Earlier this month we highlighted the recent introduction of the Immigration Bill and the proposed changes to the current civil penalty scheme to prevent the employment of illegal workers. We had reported that the Home Office intends to ‘strengthen and simplify the existing civil penalty scheme’ against businesses they consider to be “rogue employers” and to rebuild and improve the effectiveness of the penalty scheme in order to ensure employers are more able and eager to comply with the law, by essentially rendering any non-compliance as utterly inexcusable and financially detrimental.
The government has now released the response to their proposals having consulted a number of businesses and trade groups in the UK. The majority of proposals to change the civil penalty scheme were met positively, with only one proposal to scrap warning letters for first time flouters being received pejoratively. Indeed, one of the main concerns with some businesses appeared to be the way in which the simplifying of the scheme would likely erode any distinction between deliberately “rogue employers” and those who were genuinely mistaken or simply confused regarding their compliance.

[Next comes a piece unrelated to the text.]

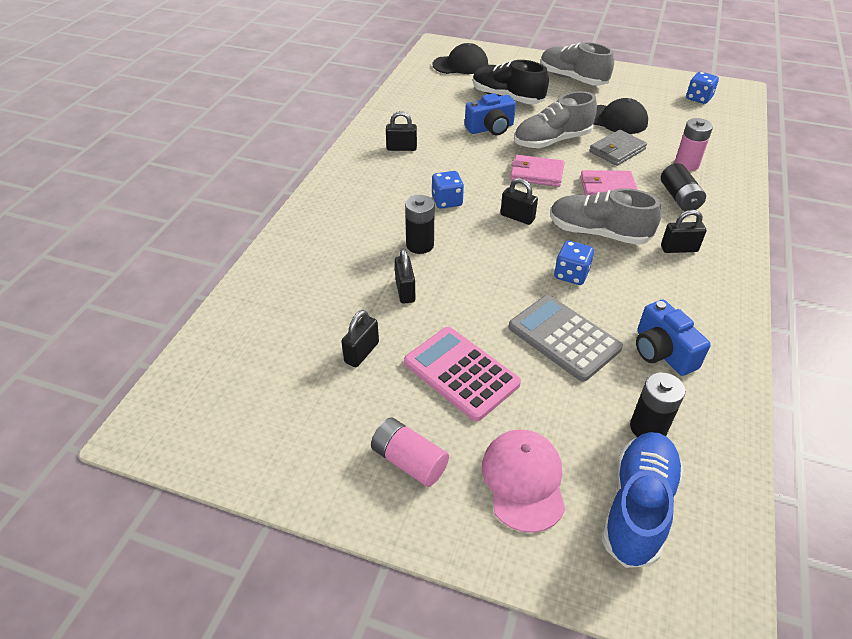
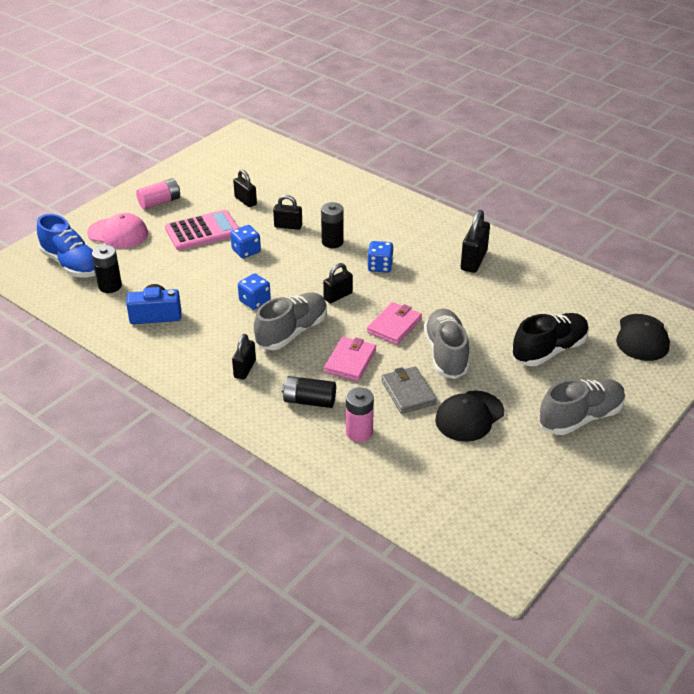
camera: 110 degrees right, 5 degrees down
black padlock [386,111,417,151] -> black padlock [461,210,490,273], size x1.52
blue camera [465,93,516,135] -> none
grey calculator [508,295,623,382] -> none
blue dice [686,72,719,104] -> blue dice moved to [230,225,261,258]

Another concern throughout the proposed changes was the foreseeable impact felt by small businesses that may run foul of the scheme. This was due, not only to the potential effects of removing such preliminary cautions as warning letters but also to the removal of mitigating self remedies, such as partial checks. Furthermore, to strengthen the penalty, the Home Office proposes to double both the starting point of any first breach to £15,000 and the maximum levy for any subsequent breaches to £20,000 from the standard £10,000. As a result, there exists a genuine concern for smaller businesses over the considerable financial impact any mistaken non-compliance could incur.
Yet, the Home Office seems resolute in insisting that such measures are necessary and indeed ultimately beneficial to all legitimate businesses, small or large, who would otherwise be undercut and outmatched by exploitative “rogue employers”. Indeed, they have pledged that such proposals are essential in order to effectively increase the ‘reach and the range’ of enforcement operations against such exploitation.

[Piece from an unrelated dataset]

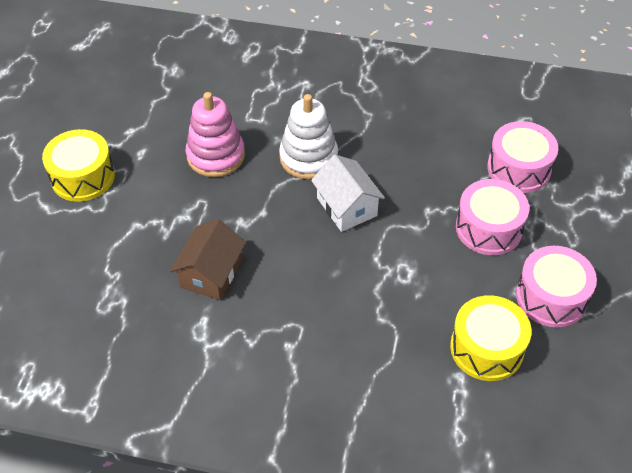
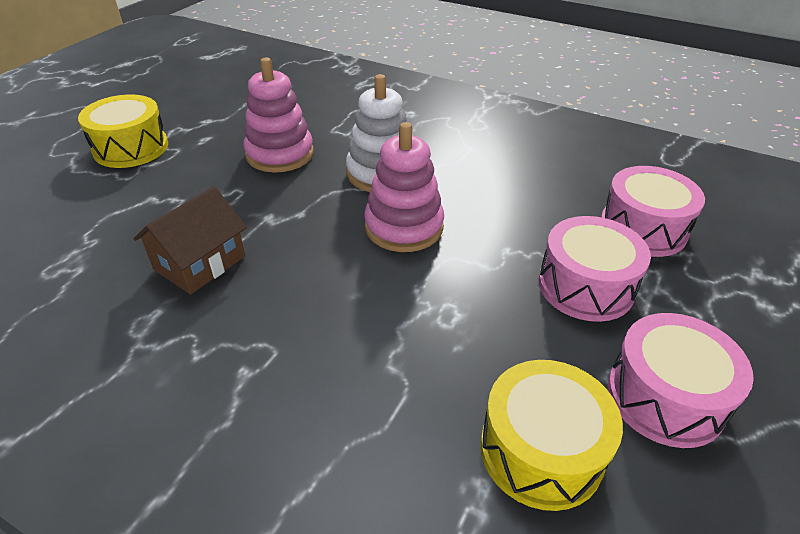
camera: 15 degrees right, 10 degrees down
white house [311,154,385,232] -> pink stacking toy [364,122,444,252]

Nonetheless, the burden will ultimately remain on the shoulders of employers who will still be expected to enforce essential checks to establish their employees’ right to work. Given this fact, the Home Office is popularly proposing to reduce the number of acceptable documents and checks by making the Biometric Residence Permit visa (BRP) the main acceptable documentation to prove an individual’s right to work. This, coupled with the Home Office’s proposed follow-up checks on expired visas rather than the previous model of superfluous annual blanket checks, appear to be steps in the right direction in regards to simplifying employers’ compliance.
Indeed, the consensus from the majority of businesses consulted over the scheme’s proposals seems to be a resoundingly positive one. Hence, albeit on paper, the Home Office has managed to strike a keen balance between the strengthening of penalties against “rogue employers”, while simultaneously unburdening legitimate businesses, striving to remain scrupulously compliant.